Повелительным жестом приказав майору Тимошину, приведшему задержанного, удалиться, полковник указал авторитету на стул:
— Присаживайтесь, пожалуйста, — он пододвинул к тому пачку сигарет «Ява», — курите.
— Спасибо, не курю, — нисколько не заботясь о вежливости тона, ответил Монах.
— А вот врать нехорошо, — несколько назидательно произнес Шароев, — не хотите курить, не надо, но зачем же обманывать? Я все, или почти все, о вас знаю, — полковник выдержал небольшую паузу, затем продолжил: — Фомин Валерий Николаевич, одна тысяча девятьсот пятьдесят седьмого года рождения, москвич, дважды судим за кражу, если не считать те три года, прибавленные за побег из мест лишения свободы, вор в законе по кличке Монах, сын умершего вора, также в законе, Паука. Дальше продолжать? — задал вопрос Шароев.

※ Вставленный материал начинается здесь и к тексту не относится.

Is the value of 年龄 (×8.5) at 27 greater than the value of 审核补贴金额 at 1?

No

— Все это мне и без вас известно, — спокойно ответил Фомин, — только одного не могу понять, зачем я вам понадобился? Никак шпиона во мне подозреваете?
— Нет, что вы, — засмеялся хозяин кабинета, — у нас к вам другой интерес. Не скрою, вы для меня небезынтересная личность. Мы создали ваш психологический портрет, результаты превзошли все ожидания. По правде говоря, у нас нет опыта общения с людьми вашего круга, а обращаться к коллегам из МВД я посчитал лишним. Во-первых, у них сразу появится нездоровый интерес к вашей персоне, а во-вторых, у них длинные языки. Да и наши аналитики сообщили, что это верный крах, так как люди, подобные вам, милицию на дух не переносят. Думаю, и общение со мной не доставляет вам, Валерий Николаевич, никакой радости.

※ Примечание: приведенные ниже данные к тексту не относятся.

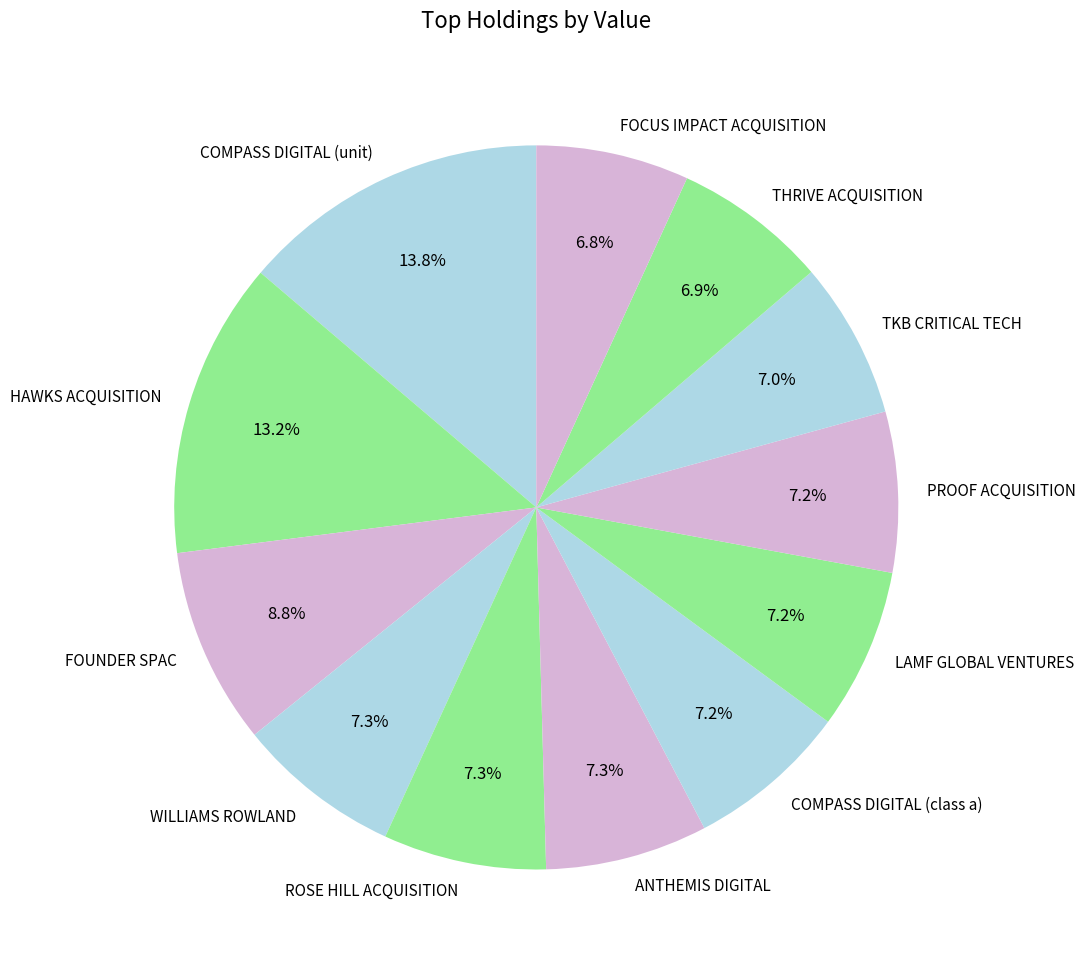

To the nearest percent, what percentage of the pie is COMPASS DIGITAL (class a)?

7%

— Хэ, а чего ж мне радоваться, — нагло уставился на собеседника Монах, — когда сперва дыхалку забивают, затем клацают браслетами, а после всего предлагают милостиво закурить и заводят разговор по душам. Короче, гражданин начальник, или толкуй, чего тебе понадобилось, или отправляй в хату. Между прочим, я еще ни разу в Лефортове не был, говорят, там неплохо кормят, да и условия получше, чем в Бутырке.
— Только не надо изображать из себя недотепу, — нисколько не раздражаясь, произнес полковник, — как будто я не знаю, что для вас и в Бутырке, и в «Матросской тишине» создадут все необходимые условия, не хуже, чем на воле. Потом, никто не собирается вас сажать, независимо от результатов нашего разговора. Сразу после беседы вас доставят туда, куда вы пожелаете.

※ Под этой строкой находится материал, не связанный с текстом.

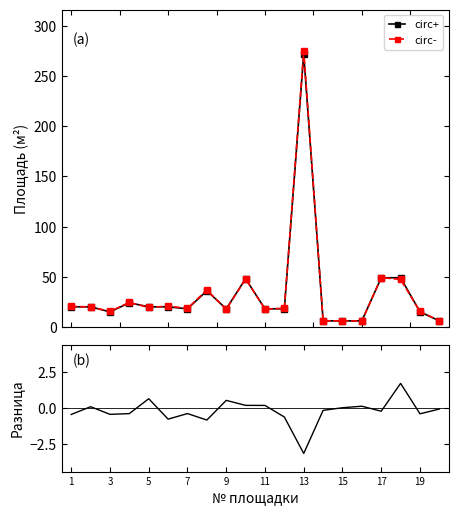

What is the value of the circ+ point at the 1st from the left?

20.0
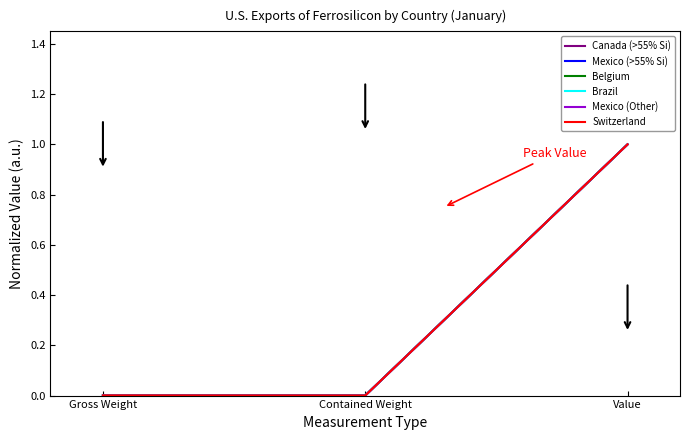

What is the maximum value for Mexico (Other)?

1.0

— А товарищей моих? — спросил Фомин, имея в виду Бура и Музыканта.
— Гражданин Музыка и гражданин Гладковский находятся в соседнем кабинете. К ним у нас вообще вопросов нет, мы их задержали лишь для того, чтобы они не вздумали открыть пальбу, защищая своего пахана — кажется, так вас величают в преступной среде? — Шароев многозначительно посмотрел на задержанного сквозь толстые линзы очков в массивной роговой оправе.
— Допустим, я купился на вашу туфту, — резко бросил авторитет, не обратив внимания на последнюю фразу, — что дальше?
— Понимаете, Валерий Николаевич, — на лицо полковника легла тень глубокой озабоченности, — любопытно было бы узнать ваше мнение по поводу сложившейся жизни.
— Жизнь лафа, пока есть фраера, которые не думают своими мозгами о безопасности собственных лопатников и чемоданов, — Монах широко оскалился.
— Поверьте, гражданин Фомин, — проникновенным голосом произнес Шароев, — мне нет никакого дела до вашей профессии, как, впрочем, и вам до моей, естественно, пока вы не залезли в мой карман. Меня интересует несколько иная сторона вопроса. Как вы относитесь к наркотикам?